Nāhiʻenaʻena's pāʻū is the largest known piece of Hawaiian feather work. It is a feather skirt (pāʻū) made for Princess Nāhiʻenaʻena.

It is kept by the Bishop Museum in Honolulu, but rarely displayed due to its age and fragility.

==Story==
The pāʻū, or feather skirt, was made about 1824 for the Princess Nāhiʻenaʻena, the daughter of King Kamehameha I and Keōpūolani, a highborn chiefess considered the most "sacred" of Kamehameha's wives. Descended from aliʻi on Maui and the ruling chiefs of Hawaii island, Keōpūolani had a better family background than Kamehameha himself. Nāhiʻenaʻena and her brothers were of the highest rank and were seen as "the strength and purity of the Hawaiian people." This special ceremonial garment symbolizes that rank. The pāʻū was only worn once by the princess, apparently reluctantly. She was about 9 years old when the only engraving of her was drawn. The bodies of King Kamehameha II and Queen Kamāmalu had been brought back from Great Britain on , and the first Christian memorial service was held for a Hawaiian King. She was conflicted with her religious beliefs; Keōpūolani and Queen Kaʻahumanu had converted to Christianity after the death of Kamehameha I and rejected the old Hawaiian religion, which the pāʻū represented. She would run away and hide when ceremonial occasions demanded she wear the pāʻū.

==Description==
The garment was 20 × 2.5 ft, which Nāhiʻenaʻena wore by wrapping it around her. It was cut in half and resewn after Nāhiʻenaʻena's death in 1836, and currently measures 10 × 5 ft. The pāʻū is made mostly of yellow feathers from the now-extinct ʻōʻō and mamo birds. Both birds were mostly black but had patches of yellow under their wings and tail. A geometric pattern of alternating triangles of black ōʻō feathers and red-orange feathers of the now-endangered ʻiʻiwi bird lines the edge of the pāʻū. While these birds were widely collected by the Native Hawaiians for their feathers, it is more likely that their ultimate extinction was due to habitat loss and disease. The triangles are thought to represent shark teeth or mountains, which are both symbols of power, but it still remains a mystery. Small bundles of a half-dozen or fewer feathers, about an inch long, are tied into the eye using netting made from olonā vegetable fibers. There are an estimated 1 million feathers on the skirt, meaning that 200,000 birds were probably involved.

==Aftermath==
After the death of Nāhiʻenaʻena, the pāʻū remained in the royal family and was kept at ʻIolani Palace. It was reconfigured and worn by dead Hawaiian royalty while lying in state. There is a single reference that it was used at the funeral of Kamehameha III in 1854, and photos show it under the coffin of King Kalākaua in 1891. The Bernice P. Bishop Museum stored it for more than 100 years in a secure temperature- and humidity-controlled room. Bishop Museum collections manager Betty Kam called it "a one-of-a-kind treasure".

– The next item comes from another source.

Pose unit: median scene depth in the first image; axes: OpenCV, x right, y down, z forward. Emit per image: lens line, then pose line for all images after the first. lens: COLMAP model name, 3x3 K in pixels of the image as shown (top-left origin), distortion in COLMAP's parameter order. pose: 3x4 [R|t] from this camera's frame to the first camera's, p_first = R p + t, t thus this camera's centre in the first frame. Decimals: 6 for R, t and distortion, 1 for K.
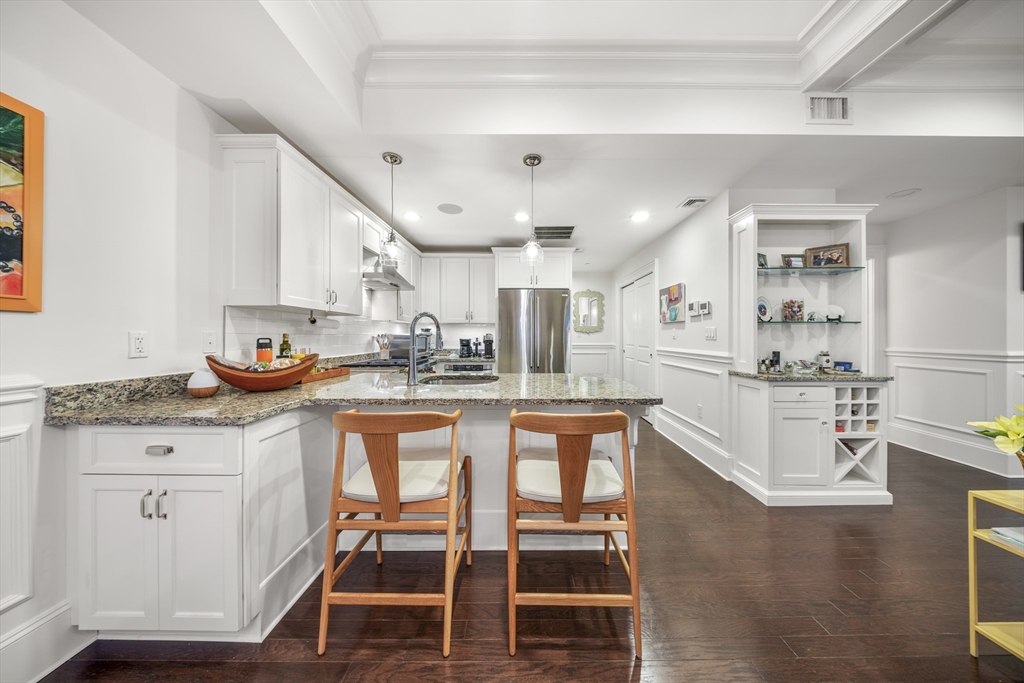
lens RADIAL K [[307.9, 0, 517.8], [0, 307.9, 335.8], [0, 0, 1]] dist [0.000039, 0.000008]
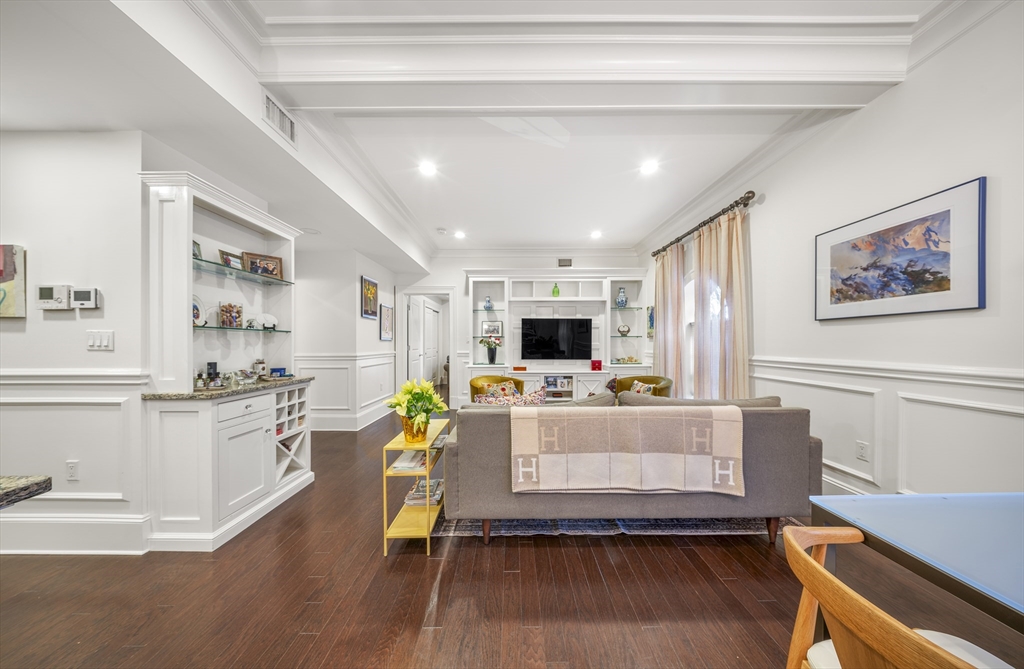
lens RADIAL K [[302.9, 0, 512.1], [0, 302.9, 343.5], [0, 0, 1]] dist [-0.000794, -0.000176]
pose [[-0.009404, -0.001164, 0.999955, -0.000249], [0.004137, 0.999991, 0.001203, 0.001684], [-0.999947, 0.004148, -0.009399, 0.193396]]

The pāʻū was displayed for one day at the Bishop Museum's Polynesian Hall on June 11, 2003 which was Kamehameha Day, as a tribute to the princess and her father. The rare artifact was guarded by practitioners the Hawaiian martial art of lua in traditional garb. This was the first public showing of the pāʻū in 10 years, though it was displayed at a Bishop Museum fund-raiser in May 2003.
It was also displayed in a 2006 exhibit.